Complete Step by Step solution
Given, $u=4{}^{m}/{}_{s}$ (initial velocity in horizontal direction)
$t=0.4s$(time after the ball hits the ground)
So, acceleration will be due to the gravity i.e $a=g=10m{{s}^{-2}}$
First checking for option (a): Using kinematic equation of motion,
$s=ut+\dfrac{1}{2}a{{t}^{2}}$
For horizontal distance, ${{s}_{x}}={{u}_{x}}t$ [a=0 because velocity is constant in x-direction]
= 4 x 0.4
= 1.6m
So, our option (a) is correct.
Now, checking for option (b): $v=u+at$ (Kinematic Equation of Motion)
Initial velocity $u=0$in y-direction as the ball is rolled off on a horizontal table.
So, $v=at$
= 10 x 0.4
= $4{}^{m}/{}_{s}$
So, the speed with which the ball hits the ground is$4m{{s}^{-1}}$. So, Option (b) is also correct.
Now, we will check for option (c): For height of the table, we need to find out the vertical displacement.

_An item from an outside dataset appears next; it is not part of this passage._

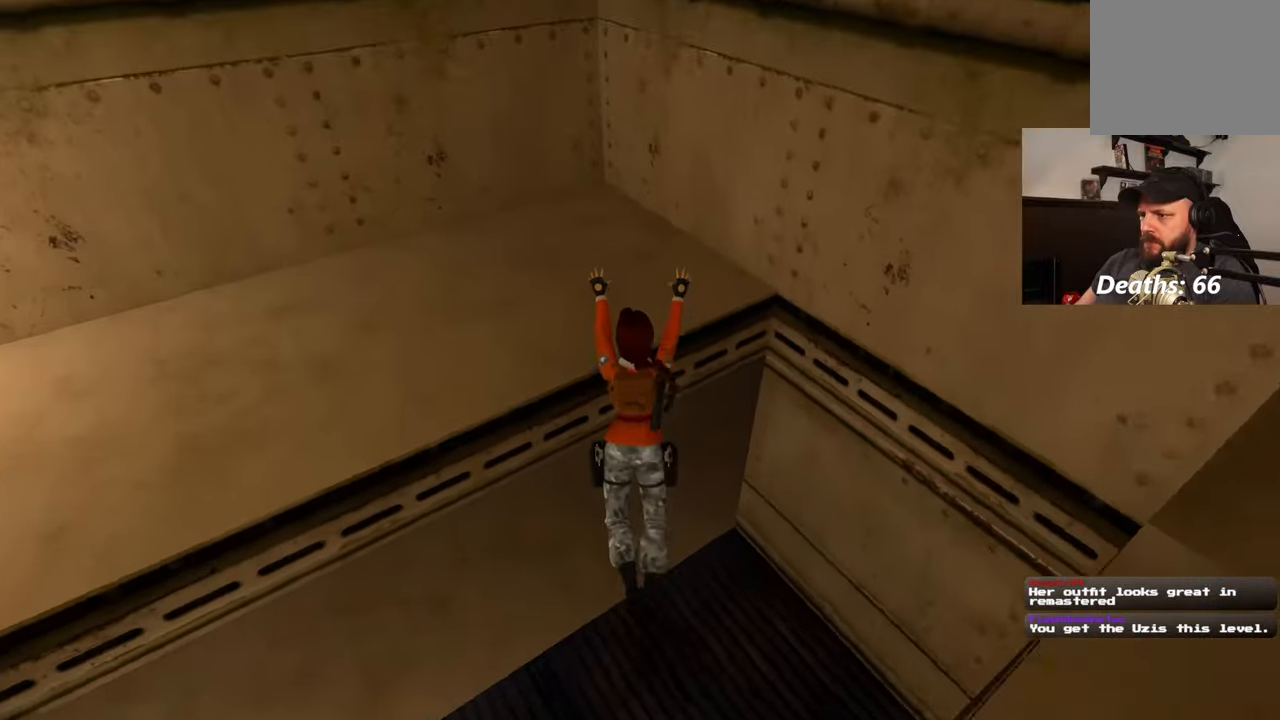
{"buttons": [], "left_stick": "center", "right_stick": "center", "events": []}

So, using kinematic equation of motion, $s=ut+\dfrac{1}{2}a{{t}^{2}}$
$s=0+\dfrac{1}{2}a{{t}^{2}}$
$u=0$for y-direction or vertical initial velocity is zero.
So, $s=\dfrac{1}{2}\times 10\times {{(0.4)}^{2}}$
= 5 x 0.16
= 0.8 m
So, the height of the table is 0.8m. So, option (c) is also correct.
Now, for option (d): Since, velocity in horizontal direction = $4m{{s}^{-1}}$and velocity in vertical direction is also$4m{{s}^{-1}}$. So the angle formed by the ball when it hits the ground is ${{45}^{\circ }}$to both the vertical and horizontal. So, option (d) is incorrect.

So, finally the correct options are (a), (b) and (c).